■ WORK ITEM: Without copying any picture, transcribe exactly the lines of the data below from the one containing "sinnvollsten eingesetzt werden" through the one containing "そんな私がなんでこの本を購入しよう".

==================================================

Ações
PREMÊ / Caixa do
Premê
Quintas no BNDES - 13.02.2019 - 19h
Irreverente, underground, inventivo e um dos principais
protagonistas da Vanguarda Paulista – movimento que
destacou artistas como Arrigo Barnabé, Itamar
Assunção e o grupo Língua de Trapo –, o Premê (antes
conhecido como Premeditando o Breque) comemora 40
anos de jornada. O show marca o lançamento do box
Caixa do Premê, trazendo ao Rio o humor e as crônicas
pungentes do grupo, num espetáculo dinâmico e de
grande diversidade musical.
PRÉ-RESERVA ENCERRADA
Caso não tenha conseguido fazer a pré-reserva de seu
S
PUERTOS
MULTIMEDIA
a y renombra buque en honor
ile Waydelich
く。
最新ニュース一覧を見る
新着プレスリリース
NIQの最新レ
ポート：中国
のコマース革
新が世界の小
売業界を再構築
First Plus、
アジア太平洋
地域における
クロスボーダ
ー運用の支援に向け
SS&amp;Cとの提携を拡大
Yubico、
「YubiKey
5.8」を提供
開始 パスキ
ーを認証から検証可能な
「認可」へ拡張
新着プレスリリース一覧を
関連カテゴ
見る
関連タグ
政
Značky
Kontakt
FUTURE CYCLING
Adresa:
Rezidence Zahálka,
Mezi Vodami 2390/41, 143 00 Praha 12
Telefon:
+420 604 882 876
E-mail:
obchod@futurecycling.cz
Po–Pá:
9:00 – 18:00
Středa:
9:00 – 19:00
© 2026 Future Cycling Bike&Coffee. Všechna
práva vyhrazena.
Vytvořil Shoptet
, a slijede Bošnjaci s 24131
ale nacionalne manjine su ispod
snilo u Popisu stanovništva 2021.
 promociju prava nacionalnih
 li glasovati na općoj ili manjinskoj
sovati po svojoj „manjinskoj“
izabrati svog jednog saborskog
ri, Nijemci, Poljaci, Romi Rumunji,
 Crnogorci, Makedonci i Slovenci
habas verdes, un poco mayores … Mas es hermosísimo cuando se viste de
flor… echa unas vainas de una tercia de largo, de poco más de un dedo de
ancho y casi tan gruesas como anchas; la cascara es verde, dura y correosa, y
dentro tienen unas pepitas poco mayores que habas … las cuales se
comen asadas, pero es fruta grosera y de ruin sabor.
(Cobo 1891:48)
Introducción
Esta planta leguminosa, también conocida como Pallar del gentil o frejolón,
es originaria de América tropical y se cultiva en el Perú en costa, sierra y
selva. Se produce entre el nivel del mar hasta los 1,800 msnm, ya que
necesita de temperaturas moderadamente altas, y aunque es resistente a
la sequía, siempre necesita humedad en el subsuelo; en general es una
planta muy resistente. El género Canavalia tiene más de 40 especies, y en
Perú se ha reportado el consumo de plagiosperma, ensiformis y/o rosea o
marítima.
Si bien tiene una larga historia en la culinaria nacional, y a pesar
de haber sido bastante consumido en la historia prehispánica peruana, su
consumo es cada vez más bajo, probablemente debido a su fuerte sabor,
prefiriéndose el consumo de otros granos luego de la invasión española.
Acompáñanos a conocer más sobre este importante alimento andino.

==================================================

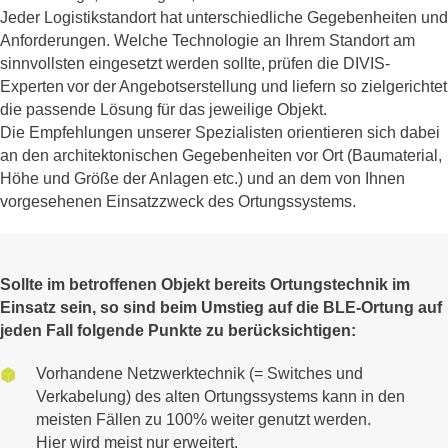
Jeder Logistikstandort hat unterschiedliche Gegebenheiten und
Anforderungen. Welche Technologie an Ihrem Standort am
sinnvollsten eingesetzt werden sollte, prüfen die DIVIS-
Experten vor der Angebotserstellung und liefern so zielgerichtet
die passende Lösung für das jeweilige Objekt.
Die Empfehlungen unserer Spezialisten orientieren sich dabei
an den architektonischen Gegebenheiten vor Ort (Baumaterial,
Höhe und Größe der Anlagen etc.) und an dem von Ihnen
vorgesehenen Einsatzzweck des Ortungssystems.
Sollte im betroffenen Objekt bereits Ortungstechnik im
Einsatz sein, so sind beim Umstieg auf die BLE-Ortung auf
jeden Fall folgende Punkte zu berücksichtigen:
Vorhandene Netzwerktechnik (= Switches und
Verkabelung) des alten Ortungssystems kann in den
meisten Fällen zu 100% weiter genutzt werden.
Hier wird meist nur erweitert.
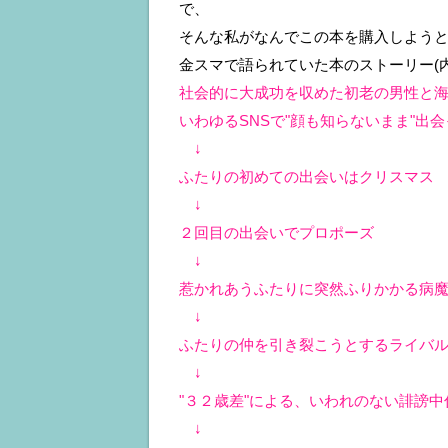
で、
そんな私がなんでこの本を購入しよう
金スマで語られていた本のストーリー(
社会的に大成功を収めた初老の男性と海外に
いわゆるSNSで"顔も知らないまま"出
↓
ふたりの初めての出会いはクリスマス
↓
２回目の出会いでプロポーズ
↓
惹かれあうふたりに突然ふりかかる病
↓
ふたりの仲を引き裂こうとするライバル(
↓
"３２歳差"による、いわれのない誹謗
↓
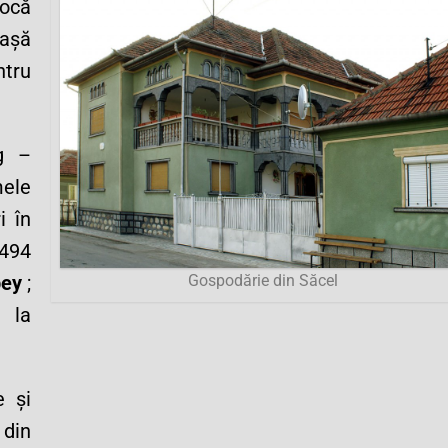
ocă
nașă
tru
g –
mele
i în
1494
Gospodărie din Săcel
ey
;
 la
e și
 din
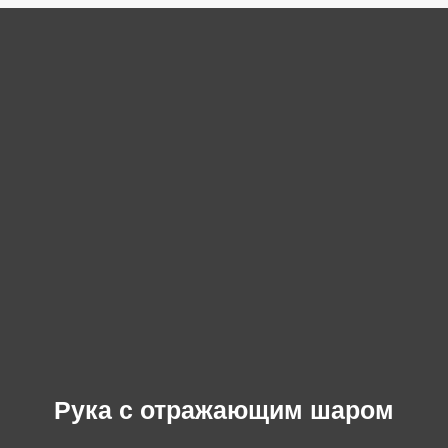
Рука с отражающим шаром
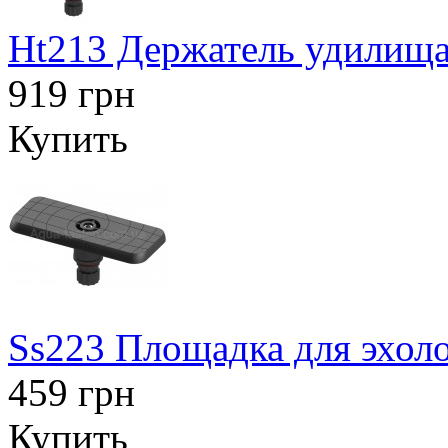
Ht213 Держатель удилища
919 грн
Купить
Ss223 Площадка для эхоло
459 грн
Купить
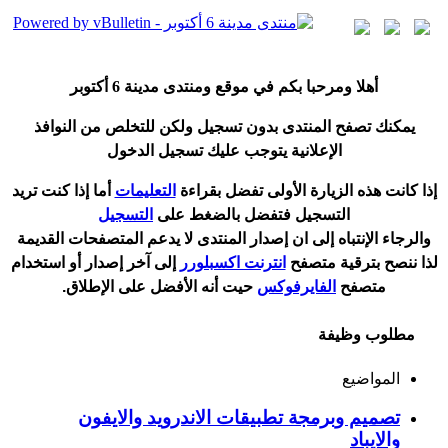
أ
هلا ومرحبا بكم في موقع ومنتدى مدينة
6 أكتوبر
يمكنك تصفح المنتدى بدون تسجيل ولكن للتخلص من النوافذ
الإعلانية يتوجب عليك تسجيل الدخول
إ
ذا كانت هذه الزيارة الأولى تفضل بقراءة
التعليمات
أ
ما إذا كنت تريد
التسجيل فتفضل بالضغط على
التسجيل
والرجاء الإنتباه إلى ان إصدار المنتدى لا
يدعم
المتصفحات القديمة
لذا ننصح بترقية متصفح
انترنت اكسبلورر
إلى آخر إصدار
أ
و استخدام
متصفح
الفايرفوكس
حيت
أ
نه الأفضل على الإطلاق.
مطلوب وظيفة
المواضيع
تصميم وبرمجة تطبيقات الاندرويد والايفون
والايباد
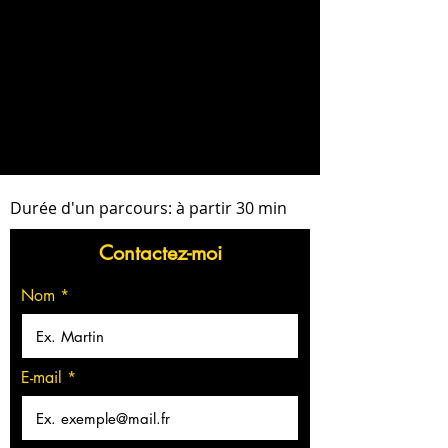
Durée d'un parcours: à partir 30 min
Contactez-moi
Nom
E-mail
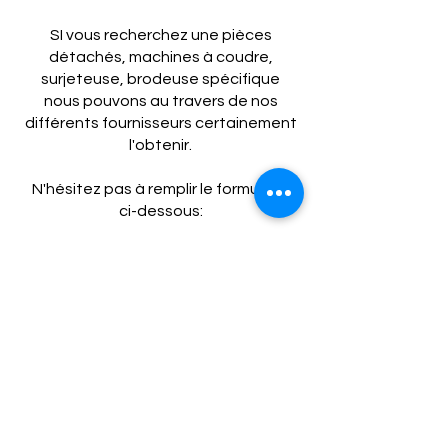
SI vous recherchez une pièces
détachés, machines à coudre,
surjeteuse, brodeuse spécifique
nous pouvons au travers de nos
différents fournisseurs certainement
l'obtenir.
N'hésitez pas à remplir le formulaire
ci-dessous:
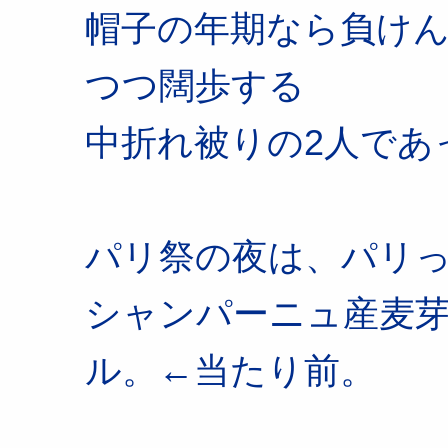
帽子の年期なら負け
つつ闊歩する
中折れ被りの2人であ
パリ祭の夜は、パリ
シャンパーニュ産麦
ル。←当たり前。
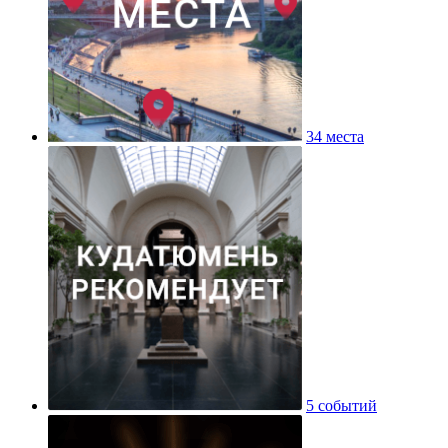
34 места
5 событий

==================================================

■ FINAL ANSWER:
sinnvollsten eingesetzt werden sollte, prüfen die DIVIS-
Experten vor der Angebotserstellung und liefern so zielgerichtet
die passende Lösung für das jeweilige Objekt.
Die Empfehlungen unserer Spezialisten orientieren sich dabei
an den architektonischen Gegebenheiten vor Ort (Baumaterial,
Höhe und Größe der Anlagen etc.) und an dem von Ihnen
vorgesehenen Einsatzzweck des Ortungssystems.
Sollte im betroffenen Objekt bereits Ortungstechnik im
Einsatz sein, so sind beim Umstieg auf die BLE-Ortung auf
jeden Fall folgende Punkte zu berücksichtigen:
Vorhandene Netzwerktechnik (= Switches und
Verkabelung) des alten Ortungssystems kann in den
meisten Fällen zu 100% weiter genutzt werden.
Hier wird meist nur erweitert.
で、
そんな私がなんでこの本を購入しよう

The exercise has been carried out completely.